There may come a time, as stated earlier, when genetic testing equipment could be purchased inexpensively over the pharmacy counter. Life insurers should be entitled to the results of those tests if individuals would subsequently attempt to conceal that information when purchasing life insurance. Just as the subagency would be responsible for monitoring instances of unfair discrimination, it would also be responsible for developing monitoring techniques to discover instances of antiselection. The subagency would also be responsible for taking steps to deter such behavior. The equal playing field theory, in order to flourish, involves monitoring both the life insurer and consumer.
The costs of establishing a subagency in order to develop and update RFs, as well as to monitor unfair discrimination and antiselection, could be steep. However, those costs seem more than reasonable when balanced against the costs of the potential flood of litigation in the aftermath of the HGP's conclusion.
The McCarran-Ferguson act, which gave states the right to regulate insurance, was premised on public policy. However, Congress was granted explicit rights to enact legislation regarding the business of insurance. This clause appears to have been added to address situations in which public policy would demand a more uniform, federal legislation. Since the issue of genetic testing is of such national importance, public policy calls for federal legislation in this area.
Federal legislation, which would provide broad consumer protection with regard to health-based insurance and more narrow protections for insurance providing financial security, is a valid solution. On the one hand, health insurance provides a tremendous benefit to individuals requiring immediate medical attention, and as a result, broad legislation (such as the Snow/Slaughter bills) is an adequate means of protecting rights to this insurance.

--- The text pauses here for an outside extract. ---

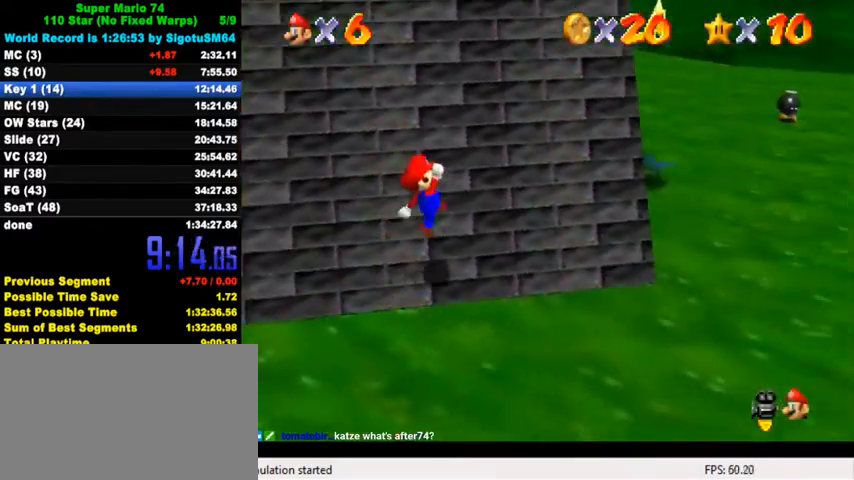
{"keys": ["ctrl", "left", "shift", "up"], "events": [[167, "ctrl", "down"], [233, "right", "up"], [267, "ctrl", "up"], [333, "ctrl", "down"], [333, "right", "down"], [333, "shift", "down"], [367, "down", "up"], [400, "ctrl", "up"], [400, "shift", "up"], [433, "right", "up"], [467, "ctrl", "down"], [467, "left", "down"], [467, "shift", "down"], [500, "up", "down"]]}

On the other hand, future financial protection, such as that provided by life insurers, is not as pressing a concern as immediate medical care. However, risk classification methods of the life insurance industry which arbitrarily discriminate against individuals with genetic conditions, should not be tolerated. Equally important to this issue, the practice of antiselection by consumers should not be tolerated.
The incorporation of the RFs into the premium valuations of life and other financial-based insurance bridges the gap between the insurer and consumer by attempting to eliminate potential invidious discrimination from risk classification processes as well as potential antiselection. Although the costs of implementing the RF proposal could be steep (involving the establishment of a subagency of the HHS and the hiring of qualified individuals to develop and update the RFs, as well as to monitor unfair discrimination and antiselection), the costs of potential litigation in the aftermath of the HGP's conclusion would far surpass the costs of implementing this proposal.

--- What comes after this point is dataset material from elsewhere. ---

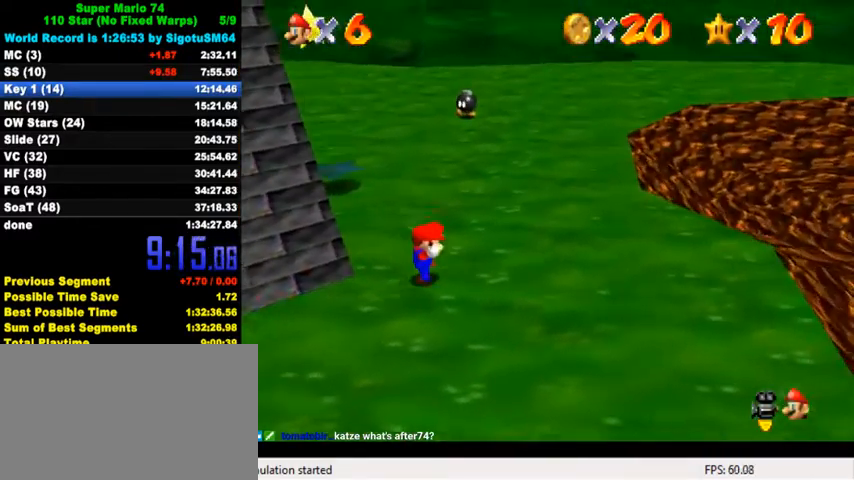
{"keys": ["left", "up"], "events": [[167, "right", "up"], [467, "left", "down"]]}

Christopher Keefer is a J.D. Candidate, 1999, Indiana University School of Law-Bloomington; B.B.A., 1996, University of Notre Dame. I would like to thank the following people/organizations who aided in developing this proposal: Midwest Alliance for Health Education; Barrett & McNagny, Attorneys at Law; Richard D. Robinson, Esq.; Eleni Z. Angelopoulos, Esq.; Patricia I. Bader, M.D.; Donald C. Chambers, M.D.; John P. Gerni; Professors Roger Dworkin and Susan Stuart; J. Michael Keefer, Esq.; William M. Daly; and Daniel F. McCarthy.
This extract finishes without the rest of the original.